Historical society receives Heritage League award

The Tofu House was moved to Mill Pond Park in 2016, following a successful drive for funding, which included grants and more than $6,000 in individual contributions through a GoFundMe campaign.

The Tofu House was moved to Mill Pond Park in 2016, following a successful drive for funding, which included grants and more than $6,000 in individual contributions through a GoFundMe campaign.
South Pierce County Historical Society

The Heritage League of Pierce County recently presented its Diversity and Access Award to the South Pierce County Historical Society for its work in restoring the Tofu House.

The ceremony was Feb. 4 at the Lewis Army Museum in DuPont.

As stated on the award certificate: “This is the only remaining structure from the days when young Eatonville was a booming mill town, with the help of Japanese Americans who worked the mill. This building will help the Eatonville of today, and its visitors, to remember and appreciate the time when our Japanese American citizens helped this town to become a prosperous little community.”

While there are other historic buildings in Eatonville's downtown that pre-date the establishment of the Eatonville Lumber Company’s massive sawmill and planning mill complex, this building, from the mill farm, is perhaps the only remaining building from that operation.

The farm’s milk house was moved across town in 1950, after the farm operation was curtailed. Learning about its location in 2005, the historical society began planning funding efforts for the eventual acquisition and move of the historic little building back across town, to the organization's leased property at Mill Pond Park, and placement on a new foundation next to the Thomas Cobb Van Eaton Cabin, Eatonville’s first home, which was also moved to this site, in 1995. It had served for many decades as the dining room for the Snow Hotel, which had been built around it.
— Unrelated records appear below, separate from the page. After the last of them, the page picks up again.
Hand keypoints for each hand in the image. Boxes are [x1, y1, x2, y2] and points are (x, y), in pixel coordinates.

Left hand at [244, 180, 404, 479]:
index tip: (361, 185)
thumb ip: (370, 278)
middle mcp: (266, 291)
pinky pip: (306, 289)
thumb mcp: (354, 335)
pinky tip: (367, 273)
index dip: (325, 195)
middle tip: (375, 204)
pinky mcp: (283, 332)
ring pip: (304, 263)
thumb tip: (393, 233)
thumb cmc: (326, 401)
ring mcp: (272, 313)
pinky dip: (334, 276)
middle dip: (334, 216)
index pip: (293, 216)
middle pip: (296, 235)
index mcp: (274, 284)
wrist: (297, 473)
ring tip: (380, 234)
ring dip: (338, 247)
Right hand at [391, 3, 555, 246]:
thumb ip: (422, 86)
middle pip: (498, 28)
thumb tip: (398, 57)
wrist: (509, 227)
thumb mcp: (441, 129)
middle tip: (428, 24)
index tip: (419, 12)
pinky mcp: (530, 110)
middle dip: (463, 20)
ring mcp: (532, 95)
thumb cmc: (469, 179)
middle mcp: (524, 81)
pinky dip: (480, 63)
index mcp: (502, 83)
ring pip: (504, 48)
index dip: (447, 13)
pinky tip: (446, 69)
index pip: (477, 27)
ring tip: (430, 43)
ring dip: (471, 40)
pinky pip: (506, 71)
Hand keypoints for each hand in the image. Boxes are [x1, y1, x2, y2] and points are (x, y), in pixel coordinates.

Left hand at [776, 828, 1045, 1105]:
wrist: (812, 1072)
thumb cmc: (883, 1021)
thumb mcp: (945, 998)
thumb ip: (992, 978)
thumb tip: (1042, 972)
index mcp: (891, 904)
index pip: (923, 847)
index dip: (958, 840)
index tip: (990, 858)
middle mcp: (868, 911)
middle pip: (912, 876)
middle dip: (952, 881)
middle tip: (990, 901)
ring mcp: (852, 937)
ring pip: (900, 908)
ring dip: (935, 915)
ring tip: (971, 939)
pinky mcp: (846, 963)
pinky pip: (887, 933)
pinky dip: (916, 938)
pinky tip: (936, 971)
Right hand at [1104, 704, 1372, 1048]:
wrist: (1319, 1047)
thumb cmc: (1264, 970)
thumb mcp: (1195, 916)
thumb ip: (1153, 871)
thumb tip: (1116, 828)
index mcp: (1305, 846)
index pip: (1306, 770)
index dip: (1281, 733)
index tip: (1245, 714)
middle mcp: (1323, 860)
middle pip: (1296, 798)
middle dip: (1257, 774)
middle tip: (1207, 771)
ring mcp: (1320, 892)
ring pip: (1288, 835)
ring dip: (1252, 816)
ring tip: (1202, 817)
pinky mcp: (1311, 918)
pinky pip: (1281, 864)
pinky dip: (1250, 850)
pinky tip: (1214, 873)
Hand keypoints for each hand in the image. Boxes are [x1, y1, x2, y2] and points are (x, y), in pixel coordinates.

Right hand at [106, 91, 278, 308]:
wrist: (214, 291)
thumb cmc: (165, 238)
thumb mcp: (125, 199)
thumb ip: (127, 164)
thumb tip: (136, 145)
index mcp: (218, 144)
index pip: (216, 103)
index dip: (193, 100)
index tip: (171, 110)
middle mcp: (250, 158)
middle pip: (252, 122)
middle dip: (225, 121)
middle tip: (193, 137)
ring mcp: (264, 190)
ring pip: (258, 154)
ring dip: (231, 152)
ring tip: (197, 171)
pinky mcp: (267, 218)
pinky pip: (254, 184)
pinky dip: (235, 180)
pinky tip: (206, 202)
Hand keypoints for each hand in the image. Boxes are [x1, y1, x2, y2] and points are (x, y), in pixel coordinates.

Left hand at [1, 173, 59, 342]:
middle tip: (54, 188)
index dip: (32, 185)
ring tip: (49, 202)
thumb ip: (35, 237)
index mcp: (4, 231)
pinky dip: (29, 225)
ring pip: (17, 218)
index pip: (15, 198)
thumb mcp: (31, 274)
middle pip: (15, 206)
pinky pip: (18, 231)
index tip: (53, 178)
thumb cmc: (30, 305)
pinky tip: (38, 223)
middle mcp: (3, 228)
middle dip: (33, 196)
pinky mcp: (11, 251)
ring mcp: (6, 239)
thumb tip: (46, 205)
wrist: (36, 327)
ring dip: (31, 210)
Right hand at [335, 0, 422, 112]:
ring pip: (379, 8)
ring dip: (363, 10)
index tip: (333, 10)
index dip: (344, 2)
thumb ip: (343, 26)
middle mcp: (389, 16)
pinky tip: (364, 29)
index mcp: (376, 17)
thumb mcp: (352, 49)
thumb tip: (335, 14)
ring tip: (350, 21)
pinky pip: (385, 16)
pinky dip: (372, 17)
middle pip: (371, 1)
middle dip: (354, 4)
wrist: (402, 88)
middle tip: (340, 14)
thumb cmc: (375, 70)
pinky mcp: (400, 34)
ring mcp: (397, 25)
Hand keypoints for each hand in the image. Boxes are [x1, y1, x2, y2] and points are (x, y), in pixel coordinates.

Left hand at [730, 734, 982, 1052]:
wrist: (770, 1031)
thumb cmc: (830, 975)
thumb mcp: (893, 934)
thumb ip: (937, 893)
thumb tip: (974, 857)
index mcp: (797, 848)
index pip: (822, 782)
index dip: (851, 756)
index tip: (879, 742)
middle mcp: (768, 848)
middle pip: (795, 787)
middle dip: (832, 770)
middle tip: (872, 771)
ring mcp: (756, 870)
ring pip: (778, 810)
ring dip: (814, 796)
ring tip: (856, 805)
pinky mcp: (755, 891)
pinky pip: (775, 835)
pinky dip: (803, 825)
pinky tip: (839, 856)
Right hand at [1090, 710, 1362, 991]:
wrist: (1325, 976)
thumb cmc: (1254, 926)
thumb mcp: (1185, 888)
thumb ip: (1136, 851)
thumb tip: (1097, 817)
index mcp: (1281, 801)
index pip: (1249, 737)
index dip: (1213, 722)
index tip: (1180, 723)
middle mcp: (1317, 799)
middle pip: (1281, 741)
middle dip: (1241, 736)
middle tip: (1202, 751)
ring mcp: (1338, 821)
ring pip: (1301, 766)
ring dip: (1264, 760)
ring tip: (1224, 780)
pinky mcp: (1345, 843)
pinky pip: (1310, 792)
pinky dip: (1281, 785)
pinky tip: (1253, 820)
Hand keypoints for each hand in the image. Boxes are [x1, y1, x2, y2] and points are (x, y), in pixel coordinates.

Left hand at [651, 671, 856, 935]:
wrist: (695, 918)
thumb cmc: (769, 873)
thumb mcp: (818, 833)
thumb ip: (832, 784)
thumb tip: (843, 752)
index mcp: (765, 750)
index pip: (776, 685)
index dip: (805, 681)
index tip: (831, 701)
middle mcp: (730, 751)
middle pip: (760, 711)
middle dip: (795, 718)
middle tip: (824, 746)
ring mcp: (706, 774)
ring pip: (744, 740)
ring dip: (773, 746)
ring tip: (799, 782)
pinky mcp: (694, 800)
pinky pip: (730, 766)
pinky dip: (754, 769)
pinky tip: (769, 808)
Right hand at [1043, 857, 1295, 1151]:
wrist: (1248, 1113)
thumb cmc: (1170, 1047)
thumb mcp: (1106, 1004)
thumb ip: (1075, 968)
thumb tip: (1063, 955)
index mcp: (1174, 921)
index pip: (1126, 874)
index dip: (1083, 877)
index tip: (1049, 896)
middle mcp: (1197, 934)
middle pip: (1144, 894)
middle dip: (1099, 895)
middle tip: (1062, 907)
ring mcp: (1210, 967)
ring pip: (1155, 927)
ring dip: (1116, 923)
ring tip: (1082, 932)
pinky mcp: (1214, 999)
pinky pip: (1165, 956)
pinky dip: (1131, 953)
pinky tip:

During the Eatonville Centennial Celebration in 2009, parade watchers cheered, and some cried, as a former resident of the Eatonville Japanese American community, William Akiyoshi, was honored with a "Welcome Home" sign on his parade vehicle. "Willie" was in eighth grade in 1942 when members of the Japanese community were taken by bus to internment camps. He had later reconnected with some of his former classmates. Akiyoshi passed away in 2013.

Soon other former residents were located — Tosh Kirihara, of Spokane, who first learned to milk a cow working at the mill farm, and David Sakura of New Hampshire, who, many years ago, attended the Yo Yo Ma Silk Road Storytelling Workshop. There he developed a story from his memories as a 5-year-old in Eatonville that involved the Tofu House. He has been presenting this childhood tale about life right before mass incarceration to large audiences of all ages throughout the New England area.

Sakura was feted by the town and the Eatonville School District in 2015, when he presented the story of The Tofu Man to elementary students and gave a much broader-themed presentation to a packed high school auditorium, about the life-changing internment, and how his family dealt with life in subsequent years.

The Tofu House was moved to Mill Pond Park in 2016, after a successful drive for funding, which included grants from the Washington Trust for Historic Preservation, Greater Tacoma Community Foundation, Ben B. Cheney Foundation, Korum For Kids Foundation and over $6,000 in individual contributions through a GoFundMe campaign. These efforts, along with volunteer labor, in turn provided the match needed to be awarded a Washington State Heritage Capital Projects Fund grant for improvements at restoration, including a new roof, storm retention system, power, new paint, access ramps and a deck.

SPCHS also depends on the project management skills of trustee Don Johnstone, who has shepherded the restoration process through the more stringent state funding and reporting requirements.

The Tofu House is still a work in progress, and there is much work to be done on the inside, such as painting, lighting, installation of period milk house fixtures, and interpretive exhibit design and development. It will be available for a closer look in the coming months.